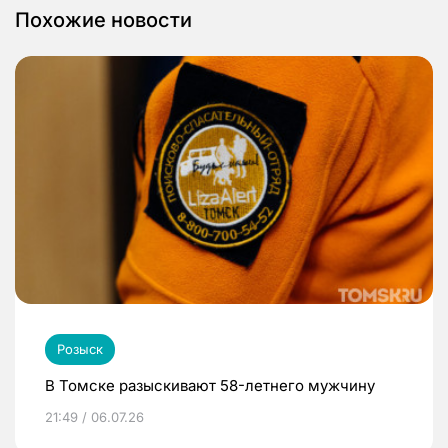
Похожие новости
Розыск
В Томске разыскивают 58-летнего мужчину
21:49 / 06.07.26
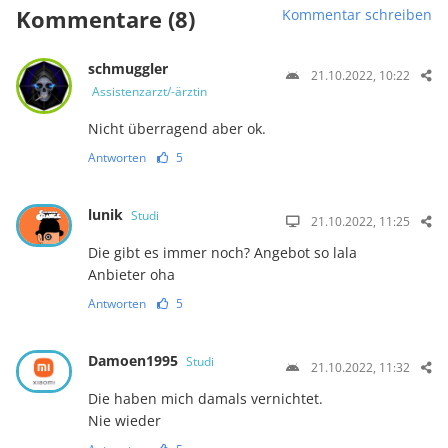
Kommentare (8)
Kommentar schreiben
schmuggler
21.10.2022, 10:22
Assistenzarzt/-ärztin
Nicht überragend aber ok.
Antworten
5
lunik
Studi
21.10.2022, 11:25
Die gibt es immer noch? Angebot so lala
Anbieter oha
Antworten
5
Damoen1995
Studi
21.10.2022, 11:32
Die haben mich damals vernichtet.
Nie wieder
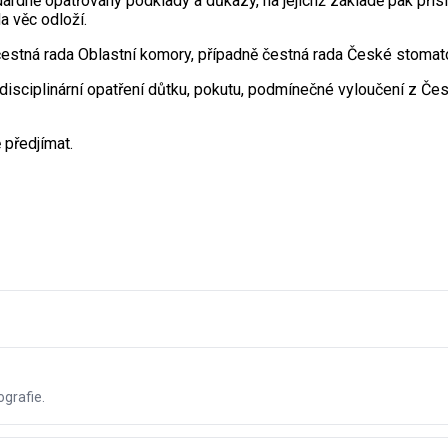
andardně opatřovány podklady a důkazy, na jejichž základě pak p
a věc odloží.
a čestná rada Oblastní komory, případně čestná rada České stoma
ko disciplinární opatření důtku, pokutu, podmínečné vyloučení z
předjímat.
grafie.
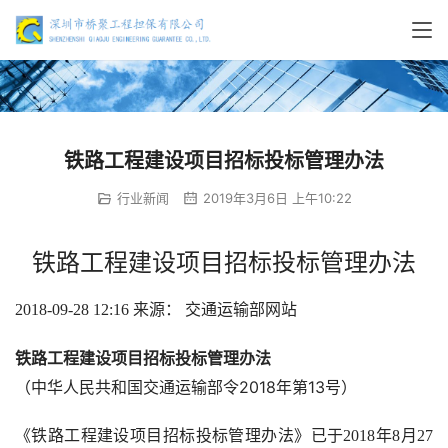
铁路工程建设项目招标投标管理办法
行业新闻
2019年3月6日 上午10:22
铁路工程建设项目招标投标管理办法
2018-09-28 12:16 
来源： 交通运输部网站 
铁路工程建设项目招标投标管理办法
（中华人民共和国交通运输部令
2018
年第
13
号）
《铁路工程建设项目招标投标管理办法》已于
2018
年
8
月
27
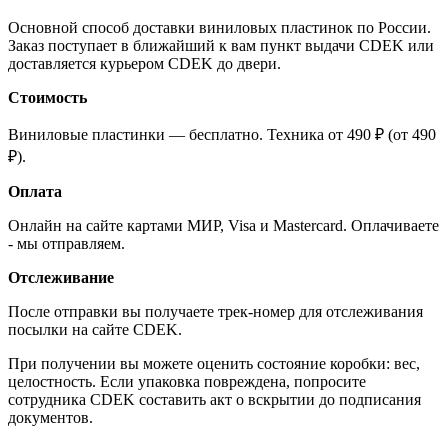
Основной способ доставки виниловых пластинок по России.
Заказ поступает в ближайший к вам пункт выдачи CDEK или
доставляется курьером CDEK до двери.
Стоимость
Виниловые пластинки — бесплатно. Техника от 490 ₽ (от 490
₽).
Оплата
Онлайн на сайте картами МИР, Visa и Mastercard. Оплачиваете
- мы отправляем.
Отслеживание
После отправки вы получаете трек-номер для отслеживания
посылки на сайте CDEK.
При получении вы можете оценить состояние коробки: вес,
целостность. Если упаковка повреждена, попросите
сотрудника CDEK составить акт о вскрытии до подписания
документов.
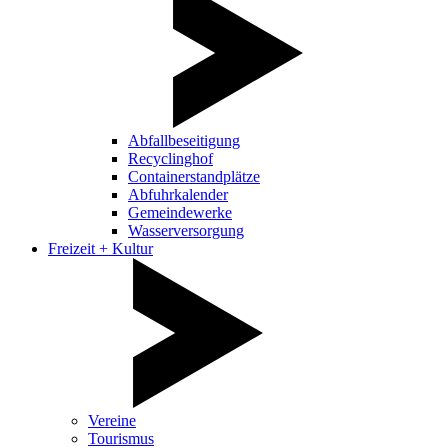
Abfallbeseitigung
Recyclinghof
Containerstandplätze
Abfuhrkalender
Gemeindewerke
Wasserversorgung
Freizeit + Kultur
Vereine
Tourismus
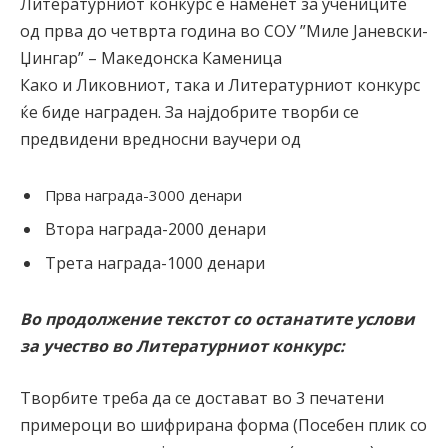
Литературниот конкурс е наменет за учениците
од прва до четврта година во СОУ ”Миле Јаневски-
Џингар” – Македонска Каменица
Како и Ликовниот, така и Литературниот конкурс
ќе биде награден. За најдобрите творби се
предвидени вредносни ваучери од
Прва награда-3000 денари
Втора награда-2000 денари
Трета награда-1000 денари
Во продолжение текстот со останатите услови
за учество во Литературниот конкурс:
Творбите треба да се достават во 3 печатени
примероци во шифрирана форма (Посебен плик со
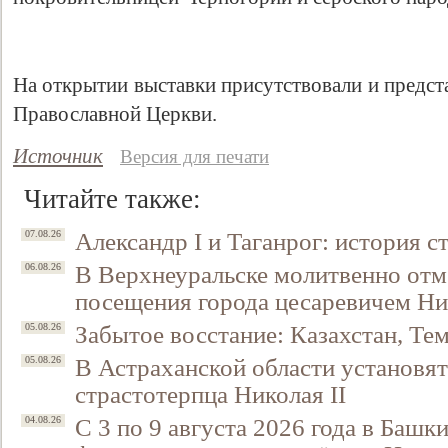
На открытии выставки присутствовали и предст
Православной Церкви.
Источник
Версия для печати
Читайте также:
Александр I и Таганрог: история с
07.08.26
Свидетельство
В Верхнеуральске молитвенно отм
06.08.26
посещения города цесаревичем Н
Забытое восстание: Казахстан, Тем
05.08.26
В Астраханской области установят
05.08.26
страстотерпца Николая II
С 3 по 9 августа 2026 года в Башк
04.08.26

⁂

:: WHAT IS NEEDED ::
The line with "a čestná rada" ends the range, and the first line of the data begins it; repeat exactly those lines and nothing more, omitting pictures.

:: THE COMPLETED TASK ::
Похожие новости
Розыск
В Томске разыскивают 58-летнего мужчину
21:49 / 06.07.26
Kommentare (8)
Kommentar schreiben
schmuggler
21.10.2022, 10:22
Assistenzarzt/-ärztin
Nicht überragend aber ok.
Antworten
5
lunik
Studi
21.10.2022, 11:25
Die gibt es immer noch? Angebot so lala
Anbieter oha
Antworten
5
Damoen1995
Studi
21.10.2022, 11:32
Die haben mich damals vernichtet.
Nie wieder
andardně opatřovány podklady a důkazy, na jejichž základě pak p
a věc odloží.
a čestná rada Oblastní komory, případně čestná rada České stoma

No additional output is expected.